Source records

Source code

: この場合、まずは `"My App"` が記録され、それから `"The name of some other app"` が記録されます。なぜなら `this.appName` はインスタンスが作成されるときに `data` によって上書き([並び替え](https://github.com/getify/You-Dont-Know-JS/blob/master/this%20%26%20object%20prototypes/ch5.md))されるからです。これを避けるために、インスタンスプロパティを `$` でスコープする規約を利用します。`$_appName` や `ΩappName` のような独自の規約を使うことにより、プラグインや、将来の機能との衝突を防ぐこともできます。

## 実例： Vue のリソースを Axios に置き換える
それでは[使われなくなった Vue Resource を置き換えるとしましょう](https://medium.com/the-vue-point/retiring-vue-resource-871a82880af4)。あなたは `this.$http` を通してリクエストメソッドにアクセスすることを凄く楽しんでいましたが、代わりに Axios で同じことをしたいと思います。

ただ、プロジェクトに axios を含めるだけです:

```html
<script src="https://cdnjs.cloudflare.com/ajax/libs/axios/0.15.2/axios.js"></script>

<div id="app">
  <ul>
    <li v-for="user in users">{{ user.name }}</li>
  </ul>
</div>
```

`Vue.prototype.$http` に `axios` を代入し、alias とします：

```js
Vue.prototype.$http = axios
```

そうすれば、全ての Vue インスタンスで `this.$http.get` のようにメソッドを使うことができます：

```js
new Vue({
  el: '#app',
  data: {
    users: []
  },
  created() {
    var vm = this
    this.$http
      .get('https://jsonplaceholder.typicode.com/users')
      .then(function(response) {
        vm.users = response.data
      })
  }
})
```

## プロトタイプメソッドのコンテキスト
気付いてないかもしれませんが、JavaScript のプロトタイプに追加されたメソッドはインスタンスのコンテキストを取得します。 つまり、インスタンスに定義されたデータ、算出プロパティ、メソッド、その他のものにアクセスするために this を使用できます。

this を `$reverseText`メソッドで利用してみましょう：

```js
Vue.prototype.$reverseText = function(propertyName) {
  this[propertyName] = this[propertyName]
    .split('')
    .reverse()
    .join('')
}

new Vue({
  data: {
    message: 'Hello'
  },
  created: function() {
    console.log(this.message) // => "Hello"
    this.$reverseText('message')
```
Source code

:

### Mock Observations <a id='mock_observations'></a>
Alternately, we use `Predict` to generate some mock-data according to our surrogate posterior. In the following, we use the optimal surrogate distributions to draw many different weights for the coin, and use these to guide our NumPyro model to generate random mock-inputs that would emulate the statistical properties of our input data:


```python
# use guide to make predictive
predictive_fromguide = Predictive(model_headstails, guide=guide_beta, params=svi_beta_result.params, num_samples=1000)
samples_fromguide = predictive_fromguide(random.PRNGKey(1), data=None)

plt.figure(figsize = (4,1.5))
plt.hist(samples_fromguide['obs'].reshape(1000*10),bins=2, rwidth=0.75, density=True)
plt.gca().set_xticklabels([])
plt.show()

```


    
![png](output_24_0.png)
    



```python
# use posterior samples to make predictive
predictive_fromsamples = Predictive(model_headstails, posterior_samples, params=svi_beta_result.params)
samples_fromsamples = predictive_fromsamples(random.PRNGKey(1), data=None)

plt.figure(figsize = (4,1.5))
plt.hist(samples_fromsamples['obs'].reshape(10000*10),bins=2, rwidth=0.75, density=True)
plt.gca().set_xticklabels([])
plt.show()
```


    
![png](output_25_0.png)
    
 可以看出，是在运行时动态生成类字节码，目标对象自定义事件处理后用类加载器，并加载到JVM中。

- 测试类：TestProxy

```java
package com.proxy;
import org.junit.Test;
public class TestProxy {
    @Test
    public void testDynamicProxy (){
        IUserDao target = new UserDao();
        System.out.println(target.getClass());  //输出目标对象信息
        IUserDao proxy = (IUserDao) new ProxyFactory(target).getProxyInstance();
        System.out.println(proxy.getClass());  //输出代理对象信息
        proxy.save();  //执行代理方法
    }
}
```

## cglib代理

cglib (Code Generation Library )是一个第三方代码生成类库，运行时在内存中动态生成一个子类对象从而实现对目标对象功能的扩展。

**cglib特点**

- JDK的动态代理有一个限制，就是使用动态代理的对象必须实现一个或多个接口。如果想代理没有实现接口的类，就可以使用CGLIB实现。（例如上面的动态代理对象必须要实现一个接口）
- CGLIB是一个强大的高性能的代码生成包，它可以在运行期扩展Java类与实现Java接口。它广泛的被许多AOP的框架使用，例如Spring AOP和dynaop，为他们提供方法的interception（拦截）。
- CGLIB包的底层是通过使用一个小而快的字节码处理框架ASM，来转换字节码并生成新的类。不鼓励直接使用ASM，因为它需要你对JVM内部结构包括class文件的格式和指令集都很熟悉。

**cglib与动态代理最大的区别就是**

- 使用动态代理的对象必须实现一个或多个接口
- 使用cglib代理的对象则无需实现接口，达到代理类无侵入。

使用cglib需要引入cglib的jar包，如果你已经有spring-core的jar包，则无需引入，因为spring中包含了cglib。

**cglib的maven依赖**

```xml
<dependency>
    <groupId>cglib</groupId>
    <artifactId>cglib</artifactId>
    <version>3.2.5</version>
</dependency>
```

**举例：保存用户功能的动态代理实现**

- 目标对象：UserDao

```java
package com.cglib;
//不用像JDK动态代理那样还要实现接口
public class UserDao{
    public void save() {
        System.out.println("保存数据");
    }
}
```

Problem details
Which lines should be output? Exactly those from the first line of the data through the line containing "## 実例： Vue のリソースを Axios に置き換える", inclusive.

Output for this task
Source code

: この場合、まずは `"My App"` が記録され、それから `"The name of some other app"` が記録されます。なぜなら `this.appName` はインスタンスが作成されるときに `data` によって上書き([並び替え](https://github.com/getify/You-Dont-Know-JS/blob/master/this%20%26%20object%20prototypes/ch5.md))されるからです。これを避けるために、インスタンスプロパティを `$` でスコープする規約を利用します。`$_appName` や `ΩappName` のような独自の規約を使うことにより、プラグインや、将来の機能との衝突を防ぐこともできます。

## 実例： Vue のリソースを Axios に置き換える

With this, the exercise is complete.